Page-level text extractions
* * * * *
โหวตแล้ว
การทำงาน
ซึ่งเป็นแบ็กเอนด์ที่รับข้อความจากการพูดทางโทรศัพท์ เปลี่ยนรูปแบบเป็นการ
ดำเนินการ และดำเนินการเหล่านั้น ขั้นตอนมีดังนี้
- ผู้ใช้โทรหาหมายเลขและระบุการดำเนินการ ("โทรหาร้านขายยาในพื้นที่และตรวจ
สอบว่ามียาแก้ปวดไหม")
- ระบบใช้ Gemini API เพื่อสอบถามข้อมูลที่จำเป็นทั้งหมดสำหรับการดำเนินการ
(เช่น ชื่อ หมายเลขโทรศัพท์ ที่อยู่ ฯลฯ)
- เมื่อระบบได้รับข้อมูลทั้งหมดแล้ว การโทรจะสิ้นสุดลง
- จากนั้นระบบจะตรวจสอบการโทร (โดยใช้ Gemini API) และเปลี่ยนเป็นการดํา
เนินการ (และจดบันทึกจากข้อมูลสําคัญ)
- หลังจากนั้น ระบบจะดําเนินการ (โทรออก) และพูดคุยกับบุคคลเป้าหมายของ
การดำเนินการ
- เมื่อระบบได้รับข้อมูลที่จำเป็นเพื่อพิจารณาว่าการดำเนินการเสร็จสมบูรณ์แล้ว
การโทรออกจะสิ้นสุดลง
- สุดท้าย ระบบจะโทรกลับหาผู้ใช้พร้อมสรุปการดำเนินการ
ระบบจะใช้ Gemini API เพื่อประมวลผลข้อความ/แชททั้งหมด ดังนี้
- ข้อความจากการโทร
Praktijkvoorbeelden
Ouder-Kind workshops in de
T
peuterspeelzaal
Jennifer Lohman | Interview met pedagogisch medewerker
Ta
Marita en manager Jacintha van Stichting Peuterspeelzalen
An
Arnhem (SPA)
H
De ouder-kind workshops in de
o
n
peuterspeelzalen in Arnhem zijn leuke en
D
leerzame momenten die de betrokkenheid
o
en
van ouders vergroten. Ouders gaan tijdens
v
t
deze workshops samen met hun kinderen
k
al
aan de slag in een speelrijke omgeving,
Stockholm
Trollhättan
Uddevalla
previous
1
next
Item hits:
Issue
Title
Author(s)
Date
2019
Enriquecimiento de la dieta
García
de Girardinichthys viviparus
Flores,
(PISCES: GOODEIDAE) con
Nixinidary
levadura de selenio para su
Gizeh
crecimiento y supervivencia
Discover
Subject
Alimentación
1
* * * * *
→ **Work to be completed**:
For this exercise, please copy exactly the lines from the one holding "- หลังจากนั้น ระบบจะดําเนินการ" through the end of the records, the first and last included.

→ **Exercise result**:
- หลังจากนั้น ระบบจะดําเนินการ (โทรออก) และพูดคุยกับบุคคลเป้าหมายของ
การดำเนินการ
- เมื่อระบบได้รับข้อมูลที่จำเป็นเพื่อพิจารณาว่าการดำเนินการเสร็จสมบูรณ์แล้ว
การโทรออกจะสิ้นสุดลง
- สุดท้าย ระบบจะโทรกลับหาผู้ใช้พร้อมสรุปการดำเนินการ
ระบบจะใช้ Gemini API เพื่อประมวลผลข้อความ/แชททั้งหมด ดังนี้
- ข้อความจากการโทร
Praktijkvoorbeelden
Ouder-Kind workshops in de
T
peuterspeelzaal
Jennifer Lohman | Interview met pedagogisch medewerker
Ta
Marita en manager Jacintha van Stichting Peuterspeelzalen
An
Arnhem (SPA)
H
De ouder-kind workshops in de
o
n
peuterspeelzalen in Arnhem zijn leuke en
D
leerzame momenten die de betrokkenheid
o
en
van ouders vergroten. Ouders gaan tijdens
v
t
deze workshops samen met hun kinderen
k
al
aan de slag in een speelrijke omgeving,
Stockholm
Trollhättan
Uddevalla
previous
1
next
Item hits:
Issue
Title
Author(s)
Date
2019
Enriquecimiento de la dieta
García
de Girardinichthys viviparus
Flores,
(PISCES: GOODEIDAE) con
Nixinidary
levadura de selenio para su
Gizeh
crecimiento y supervivencia
Discover
Subject
Alimentación
1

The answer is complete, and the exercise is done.